Fue imborrable el año 2018 por un fenómeno no explicado ni explicable que, indudablemente, nadie habrá olvidado. Los rumores agitaban las poblaciones de los puertos y removían a las gentes de mar. Hacía algún tiempo que varios buques creían sentir entre las olas una figura de una belleza extraordinaria, de un fulgor maravilloso, a veces fosforescente, infinitamente más poderosa y más rápida que una ballena.

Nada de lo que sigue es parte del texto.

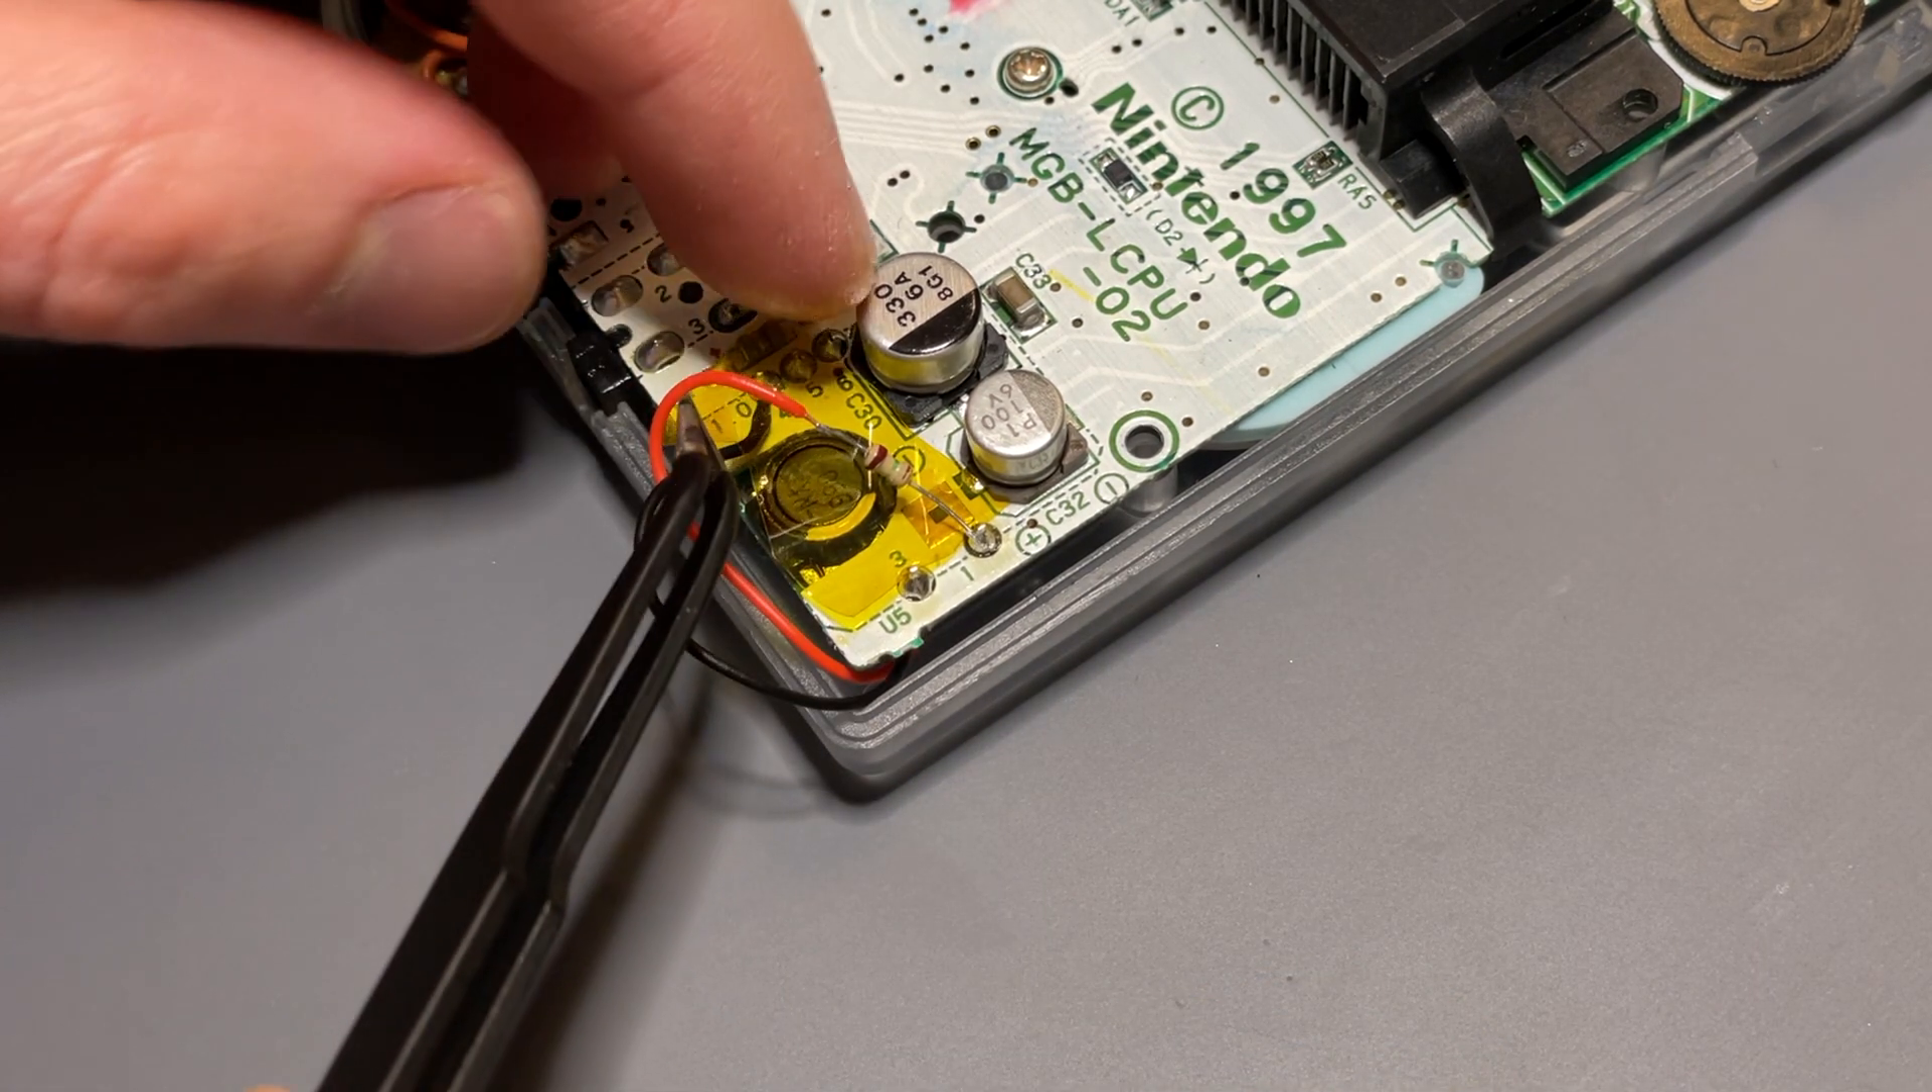I then placed a piece of Kapton tape directly below the resistor and red wire to protect the circuits below.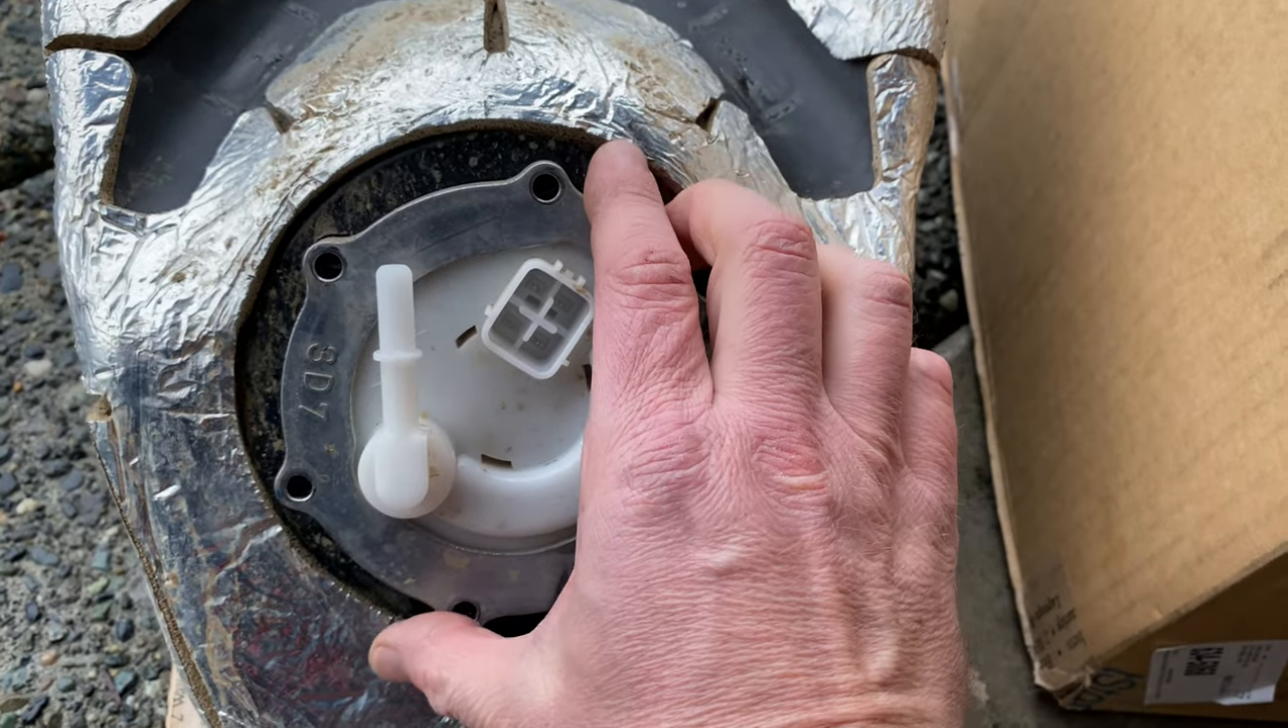Now that we have all the bolts removed we can go ahead and pull this collar off and i'll set that off to side.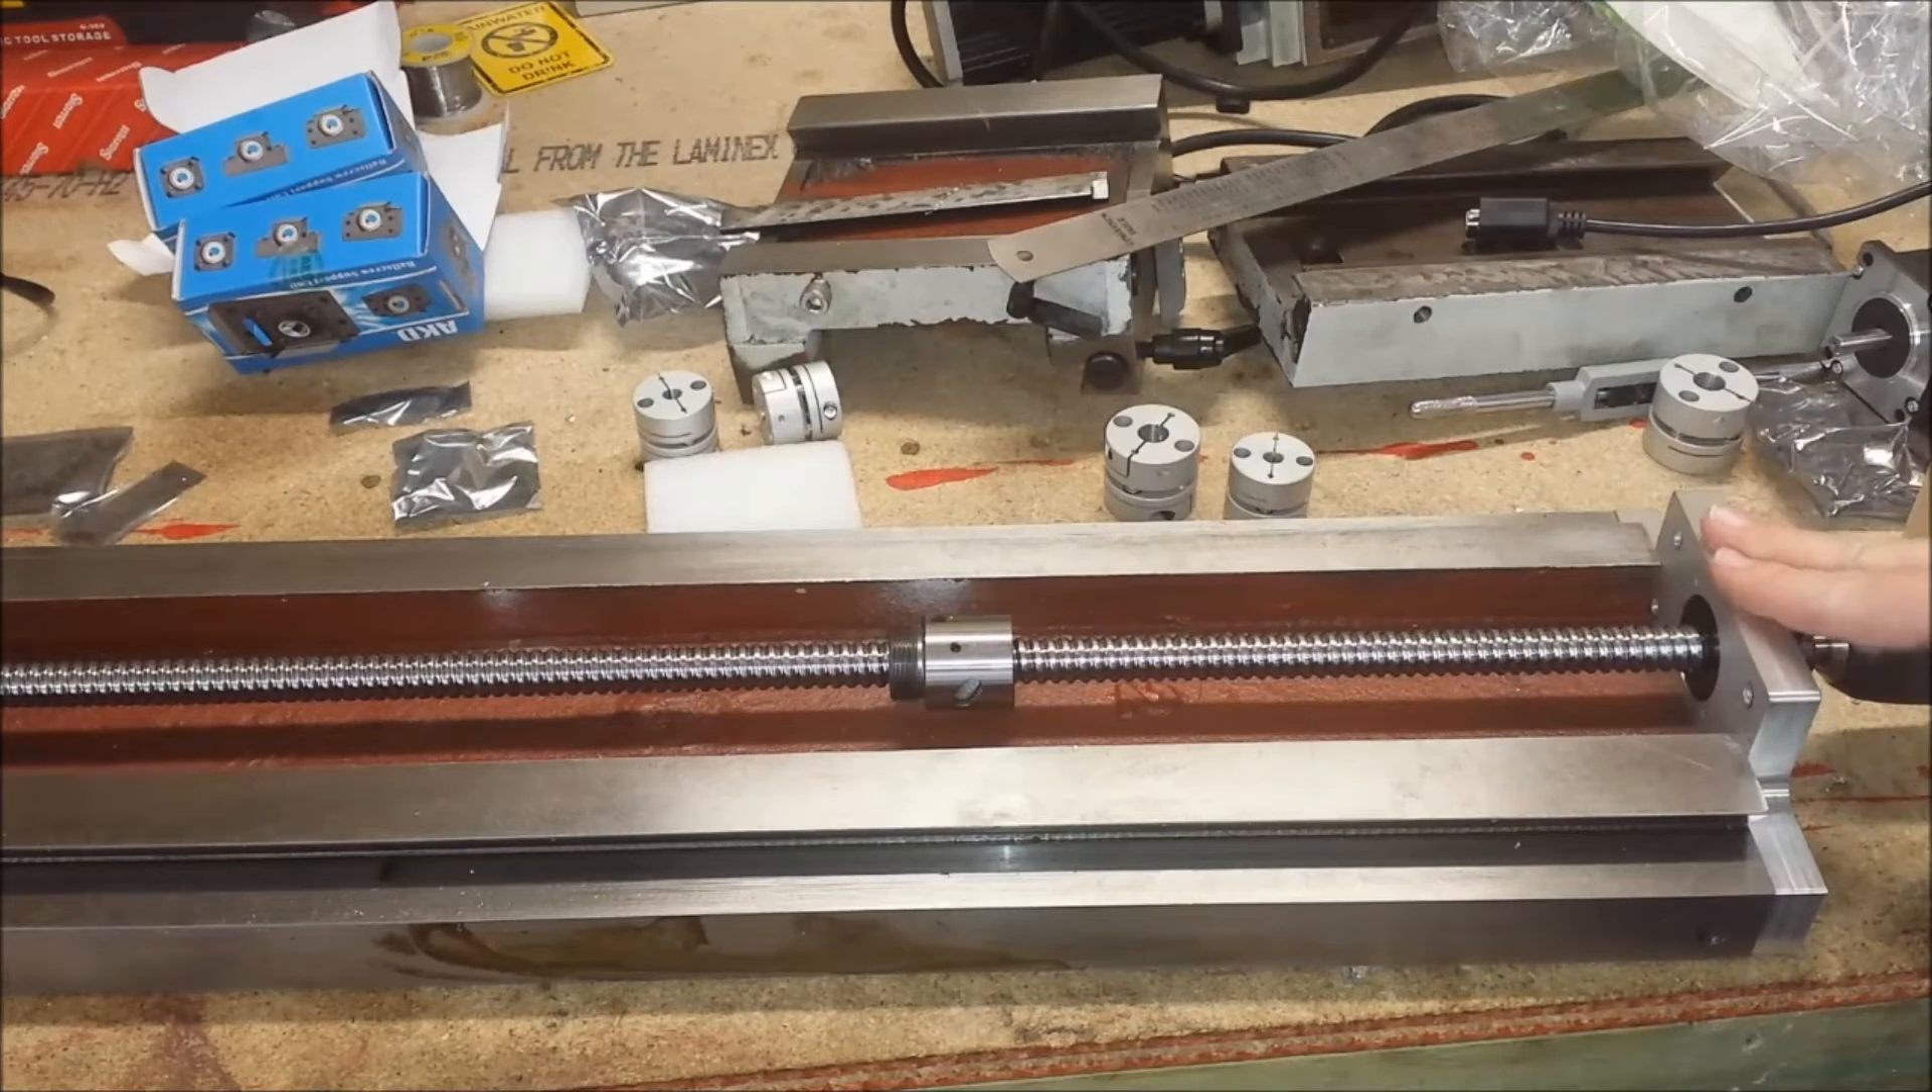Alrighty so there you can see I've got the end plate on here and that's a 16mm ball screw.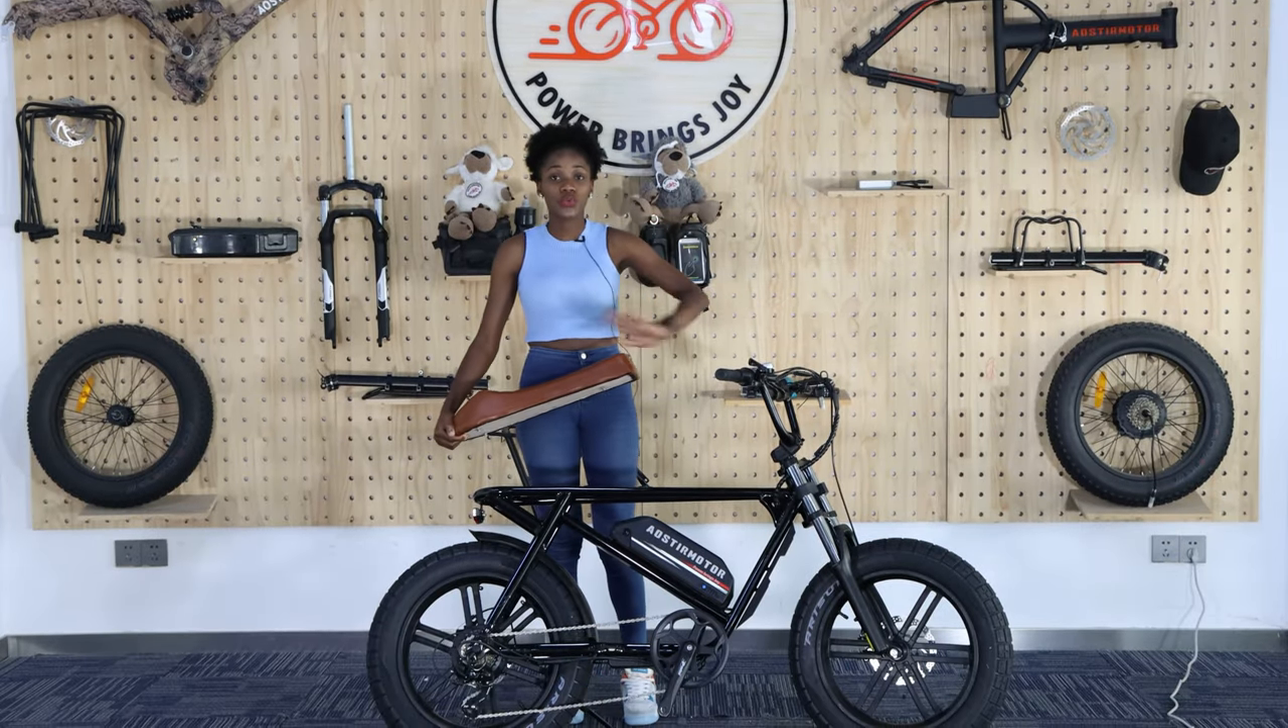So guys, after finishing putting the front wheel, we put our bike to the right position.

De puerto a puerto se hablaba de ese ser fantástico que iluminaba las noches del Mediterráneo. Le cantaban en los cafés, le dedicaban páginas y páginas en los periódicos, lo representaban en los teatros. Las gacetillas especulaban sobre el origen del misterio: hablaban de todo tipo de seres mágicos y divinos, de aquel guardián que cuidaba a las aguas y a los peces con una delicadeza abismal. Hasta que un día, ese objeto enorme, brillante, metálico, rodeado de animalillos luminosos, ancló frente a las costas de Rodalquilar. No era luz eléctrica lo que desprendía el artefacto impresionante. Las chispas procedían de un vigor y un movimiento insólitos. Aquello era una luz viviente. Y de ahí emergió un hombre que parecía formar parte de la corte de los dioses griegos. Era el Capitán Nemo, en pie sobre la piel metálica del Nautilus. Venía buscando a la persona que más supiera de peces, de mareas y del mundo marino. Buscaba el corazón más puro; al capitán que cuidara siempre del Mediterráneo, más allá de la tierra y del mar, más allá del presente y del pasado.
Y entonces, a lo lejos, divisó al Pescaíto. En ninguna orilla del mundo había hallado a nadie tan perfecto para surcar los mares y dirigir, juntos, el Nautilus, la nave más formidable que las aguas han visto jamás. Y desde entonces Gabriel y el Capitán Nemo navegan por las playas más bellas del planeta y cuidan de los peces, de las plantas acuáticas y de la eterna infinidad marina.